For our first full day in New Orleans we had tickets to Jazz Fest 2016. We drove out to the City Park area and, for $15 per person, bought tickets that included parking and a shuttle to the fairgrounds.  When we arrived at the festival we wandered the fairgrounds, listened to artists, and ate traditional food including the famed cochon de lait – suckling pig po’boy – delicious. In the late afternoon we found a place to camp out for the Pearl Jam show. Pearl Jam was headlining the festival that night and was the primary reason we had tickets (Michael has a crush on Eddie Vedder). I didn’t love the show but the weather was beautiful and apparently the lineup was pretty good. When the show was over the fairgrounds looked like a trash dump so the crowd wasn’t exactly respectful but I suppose that’s what you get at a festival filled with thousands of people. Travel is all about enjoying different and varying experiences and I’m grateful for each and every opportunity.

Our second day in New Orleans, we took the public bus (Kenner local line from the New Orleans KOA) to the end of the line and transferred to the iconic streetcar. The streetcar passes through the Garden District (which we’d be exploring the next day) and ends in the French Quarter.

We disembarked at the last stop and made our way to Café Du Monde where we waited in line for a table to savor beignets and chicory coffee before walking amongst the vendor stalls, selling artworks and souvenirs, in the French Market. Before moving on to sample the drinking culture, we followed a self-guided walking tour (I love these!) of the French Quarter to learn some history of the city.

By the end of the walking tour we were ready for our upscale New Orleans drinking experience. Where better to enjoy cocktails, than the city that practically invented the cocktail (or maybe just the Sazerac)? Michael promised to write a ‘drinking in New Orleans’ post and, when he does, I’ll link to it here. In the interim, a summary:

Our last day in New Orleans kicked off in the Garden District at Joey K’s with a Southern comfort food lunch of hamburger steak for me and chicken fried steak for Michael. Then, on to another self-guided walking tour! This was my favorite part of New Orleans; simply walking around in warm weather, gazing at the architecture of the various homes, and giggling at the Mardi Gras beads in the trees. We also walked through Lafayette Cemetery No 1, learned about the old burial techniques, and enjoyed the serenity.

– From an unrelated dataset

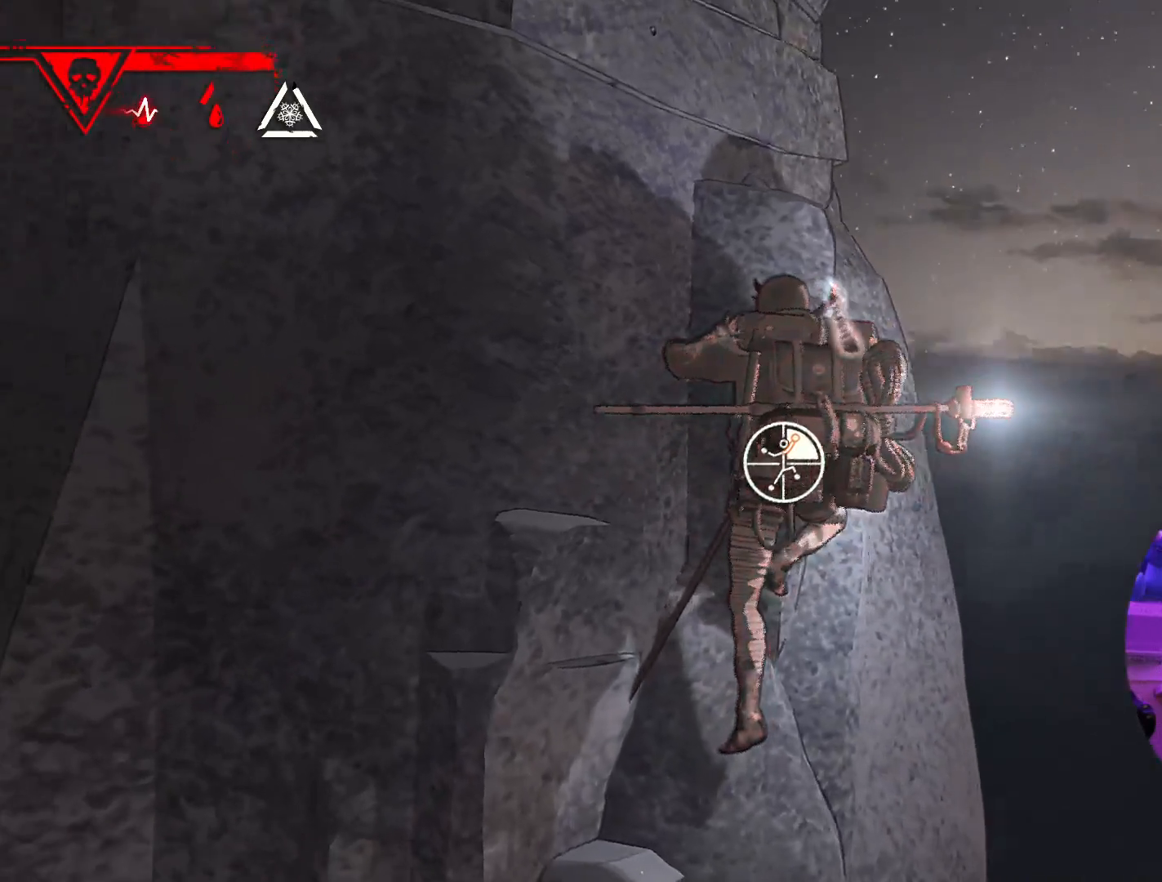
{"buttons": ["R1"], "left_stick": "center", "right_stick": "center", "events": [[167, "right_stick", "up-left"], [417, "right_stick", "center"]]}
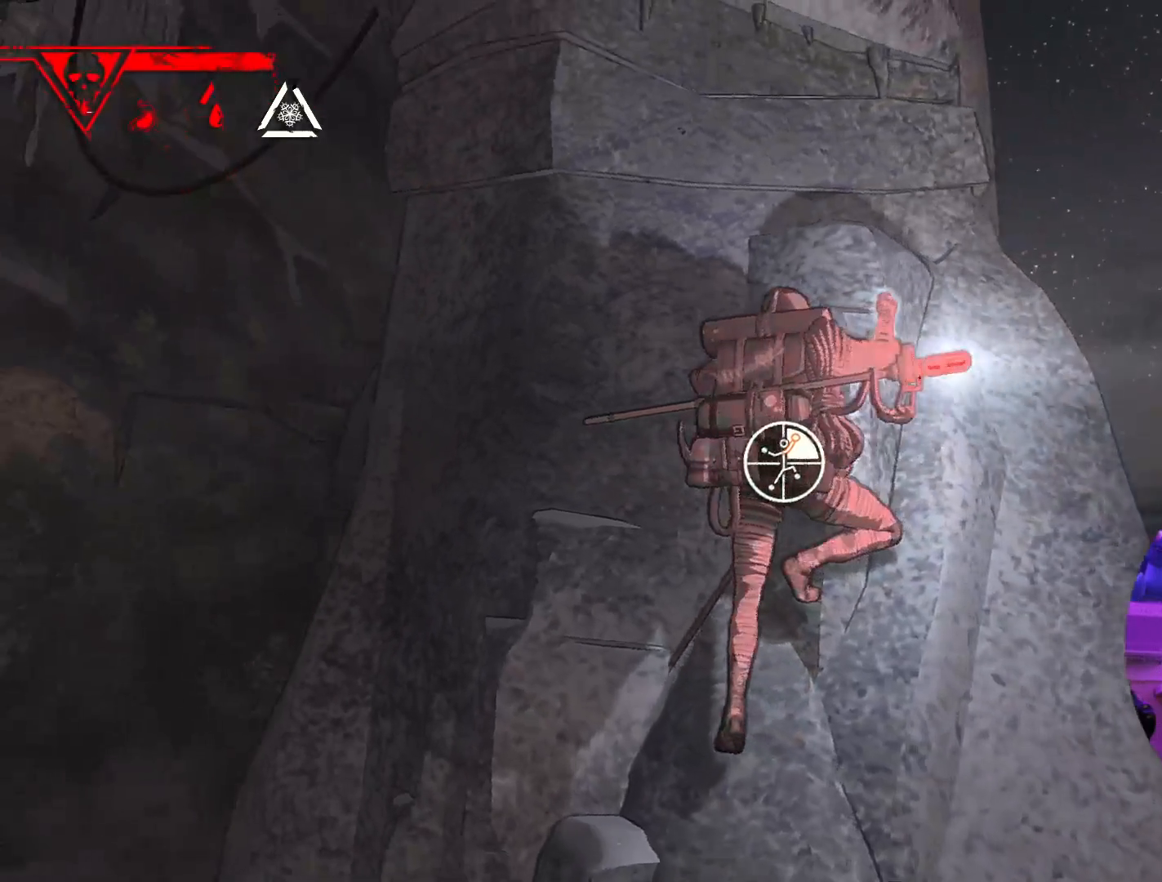
{"buttons": ["R1"], "left_stick": "down-left", "right_stick": "center", "events": [[33, "left_stick", "down"], [300, "left_stick", "center"], [500, "left_stick", "down-left"]]}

We ended our walking tour with a stop at The Avenue Pub (top 50 beer bar). We then moved onto The Courtyard Brewery and dinner at Butcher before walking back into the French Quarter. Here we ended our cocktail tour with:

  • Broussard’s Empire Bar – order the Gin Fizz (if you’re like me and not into gin, just ask for another recommendation)
  • Loa Bar in International House hotel – we had an awesome bartender!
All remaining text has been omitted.